If you want info on tigers, you could contact the Isle Of Wight zoo. They have the biggest selection of tigers in the UK in very nice enclosures.

Isle of Wight Zoo :: Home Page


----------



## georgieabc123 (Jul 17, 2008)

why do you want to own a tiger will you be breeding them to help increase numbers maybe ?


----------



## ipreferaflan (Oct 8, 2009)

georgieabc123 said:


> why do you want to own a tiger will you be breeding them to help increase numbers maybe ?

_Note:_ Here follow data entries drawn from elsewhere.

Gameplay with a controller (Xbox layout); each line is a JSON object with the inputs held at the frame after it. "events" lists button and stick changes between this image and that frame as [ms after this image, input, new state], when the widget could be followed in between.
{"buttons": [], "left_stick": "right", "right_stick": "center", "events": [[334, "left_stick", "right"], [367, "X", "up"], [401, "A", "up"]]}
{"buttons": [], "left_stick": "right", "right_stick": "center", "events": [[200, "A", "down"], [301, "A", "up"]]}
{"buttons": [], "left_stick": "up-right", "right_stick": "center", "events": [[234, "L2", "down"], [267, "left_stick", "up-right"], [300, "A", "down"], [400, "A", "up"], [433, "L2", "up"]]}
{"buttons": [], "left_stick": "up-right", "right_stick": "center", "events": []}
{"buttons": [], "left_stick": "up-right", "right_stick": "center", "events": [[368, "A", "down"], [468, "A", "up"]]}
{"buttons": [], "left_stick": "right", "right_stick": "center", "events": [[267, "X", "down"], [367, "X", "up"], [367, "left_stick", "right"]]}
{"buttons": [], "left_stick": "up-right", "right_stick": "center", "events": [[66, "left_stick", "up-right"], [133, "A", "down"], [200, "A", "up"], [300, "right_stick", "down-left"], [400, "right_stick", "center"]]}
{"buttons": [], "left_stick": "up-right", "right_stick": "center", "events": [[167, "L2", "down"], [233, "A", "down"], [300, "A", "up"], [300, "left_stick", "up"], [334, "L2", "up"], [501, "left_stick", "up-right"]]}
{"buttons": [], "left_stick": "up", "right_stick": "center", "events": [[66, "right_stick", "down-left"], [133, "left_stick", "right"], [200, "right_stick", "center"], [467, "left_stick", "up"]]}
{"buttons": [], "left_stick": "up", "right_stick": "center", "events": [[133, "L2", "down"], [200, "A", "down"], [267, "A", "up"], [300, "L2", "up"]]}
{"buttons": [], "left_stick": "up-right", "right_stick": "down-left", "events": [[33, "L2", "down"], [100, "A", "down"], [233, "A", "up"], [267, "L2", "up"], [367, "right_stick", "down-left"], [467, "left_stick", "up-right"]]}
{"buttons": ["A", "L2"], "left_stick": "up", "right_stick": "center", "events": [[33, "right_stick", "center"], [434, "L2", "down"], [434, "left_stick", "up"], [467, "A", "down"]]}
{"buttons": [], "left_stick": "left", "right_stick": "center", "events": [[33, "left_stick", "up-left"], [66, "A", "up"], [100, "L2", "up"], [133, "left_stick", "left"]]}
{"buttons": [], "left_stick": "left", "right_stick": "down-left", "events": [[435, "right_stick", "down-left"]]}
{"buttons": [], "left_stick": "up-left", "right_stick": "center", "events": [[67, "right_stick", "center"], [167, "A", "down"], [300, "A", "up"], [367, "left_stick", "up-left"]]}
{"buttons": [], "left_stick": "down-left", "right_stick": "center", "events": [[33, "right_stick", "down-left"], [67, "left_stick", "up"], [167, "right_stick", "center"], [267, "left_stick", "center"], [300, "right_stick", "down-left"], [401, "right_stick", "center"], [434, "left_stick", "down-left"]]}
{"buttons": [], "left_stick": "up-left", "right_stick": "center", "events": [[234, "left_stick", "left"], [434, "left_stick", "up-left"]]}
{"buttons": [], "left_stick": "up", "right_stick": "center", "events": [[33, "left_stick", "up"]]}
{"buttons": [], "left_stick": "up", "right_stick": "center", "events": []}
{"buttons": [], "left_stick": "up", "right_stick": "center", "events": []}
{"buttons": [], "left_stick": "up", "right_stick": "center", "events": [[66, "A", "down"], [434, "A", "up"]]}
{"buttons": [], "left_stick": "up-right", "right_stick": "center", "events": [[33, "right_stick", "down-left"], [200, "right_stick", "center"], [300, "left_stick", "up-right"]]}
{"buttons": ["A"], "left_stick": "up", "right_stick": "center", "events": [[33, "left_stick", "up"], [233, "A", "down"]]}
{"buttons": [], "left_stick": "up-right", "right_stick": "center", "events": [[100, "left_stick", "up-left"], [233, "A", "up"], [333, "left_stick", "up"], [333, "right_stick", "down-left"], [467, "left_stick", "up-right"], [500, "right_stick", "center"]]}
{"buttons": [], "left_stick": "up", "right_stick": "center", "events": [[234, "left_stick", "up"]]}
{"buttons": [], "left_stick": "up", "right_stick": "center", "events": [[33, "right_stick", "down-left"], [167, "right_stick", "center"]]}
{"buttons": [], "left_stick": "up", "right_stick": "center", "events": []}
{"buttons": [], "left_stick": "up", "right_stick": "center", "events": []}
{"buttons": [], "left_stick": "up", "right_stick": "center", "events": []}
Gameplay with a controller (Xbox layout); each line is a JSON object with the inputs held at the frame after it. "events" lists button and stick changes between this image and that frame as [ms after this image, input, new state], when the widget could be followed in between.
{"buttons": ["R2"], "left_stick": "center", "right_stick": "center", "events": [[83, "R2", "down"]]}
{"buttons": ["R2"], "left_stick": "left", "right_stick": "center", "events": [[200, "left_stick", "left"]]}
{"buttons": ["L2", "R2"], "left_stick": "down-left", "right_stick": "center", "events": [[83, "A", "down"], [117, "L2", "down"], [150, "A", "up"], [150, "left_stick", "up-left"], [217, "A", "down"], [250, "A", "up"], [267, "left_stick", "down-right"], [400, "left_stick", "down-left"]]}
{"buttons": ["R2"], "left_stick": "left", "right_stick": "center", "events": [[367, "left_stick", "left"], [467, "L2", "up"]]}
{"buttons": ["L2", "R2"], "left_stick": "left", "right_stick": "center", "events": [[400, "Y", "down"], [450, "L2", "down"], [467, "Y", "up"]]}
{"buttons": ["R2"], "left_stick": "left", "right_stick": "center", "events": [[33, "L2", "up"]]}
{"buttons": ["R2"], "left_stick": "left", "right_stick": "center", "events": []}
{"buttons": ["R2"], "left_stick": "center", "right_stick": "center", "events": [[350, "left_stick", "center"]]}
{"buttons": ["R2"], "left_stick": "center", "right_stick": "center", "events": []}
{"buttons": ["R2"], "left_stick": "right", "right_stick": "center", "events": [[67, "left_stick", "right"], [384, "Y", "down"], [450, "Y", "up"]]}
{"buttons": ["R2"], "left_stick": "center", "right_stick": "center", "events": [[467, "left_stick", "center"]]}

Hey, that's a plan. Let's all get tigers.


----------



## georgieabc123 (Jul 17, 2008)

i did not mean breeding so everyone can have a tiger i was just saying about breeding because tigers are in trouble


----------



## ipreferaflan (Oct 8, 2009)

georgieabc123 said:


> i did not mean breeding so everyone can have a tiger i was just saying about breeding because tigers are in trouble


and I meant; let's ALL do our bit!
tigers are lovely.


----------



## Jczreptiles (Sep 1, 2009)

I wonder if you could be government funded if you were trying to do a breeding and release scheme for wild tigers?


----------



## leecb0 (Apr 14, 2009)

gaboonviper2471 said:


> didnt get a word off that but if u are unsure u can actually own tigers in the uk


 
yes mate there are at present 14 Tigers in private collections (bengal/siberian)
also 12 lions
2 cheetah
50 leopards (snow/persian/melanistic/amur)
amongst others like lynx, servals, puma etc

its not just a case of adding them on to your DWAL
it costs a fortune to build an enclosure
then your looking at a few hundred quid a month to feed it.
vets bills would be high too.
when i had my dwal last time i looked into getting adding a european lynx to mine i had been offord the animal for free but the cost of housing it was just huge and at the time i had 150foot x 50 foot garden and that was just about big enough but the fencing itself was 10's of thousands.


----------



## gaboonviper2471 (Dec 16, 2009)

ive got 40 grand to build and encloser and 4 grand to buy the tiger i am going 2 be breeding them to sell the cubs onto zoos so they can realse them back into protected area where hunters are not allowed


----------



## leecb0 (Apr 14, 2009)

Ill end this thread here then YOU ARE 14 YOU CANT APPLY FOR A DWAL

Also for you information as i can see you have done a lot of reserch allready

the vast majority of tigers in captivity are hybrids therefore they are not pureblood lines so can not be re introduced to the wild the only tigers that can be introduced are those that can proven pure blood by genetics and written documentation im sure some zoo workers who come on here will veryfy that


----------



## gaboonviper2471 (Dec 16, 2009)

leecb0 said:


> Ill end this thread here then YOU ARE 14 YOU CANT APPLY FOR A DWAL
> 
> Also for you information as i can see you have done a lot of reserch allready
> 
> the vast majority of tigers in captivity are hybrids therefore they are not pureblood lines so can not be re introduced to the wild the only tigers that can be introduced are those that can proven pure blood by genetics and written documentation im sure some zoo workers who come on here will veryfy that


 
this thread isnt for me its for my 25 year old brother


----------



## leecb0 (Apr 14, 2009)

gaboonviper2471 said:


> *hi i am looking forward into the furture to be owning a tiger would just like to no some info on where to keep them and what would be the dwa standards*


 
:whistling2:


----------



## slippery42 (Mar 23, 2008)

gaboonviper2471 said:


> this thread isnt for me its for my 25 year old brother


I see this section yet again attracts the dreamers an the bullshiters!


----------



## paulrimmer69 (Oct 26, 2008)

hmmmm is this viperlover the second??????? lol


----------



## kenneally1 (Feb 17, 2009)

i want an elephant!


----------



## leeh1985 (Dec 6, 2006)

Your best bet is researching as much as you can, go to zoo's and wildlife parks and gaining any experience you can with tigers IF you can and then see if it is something you want to do.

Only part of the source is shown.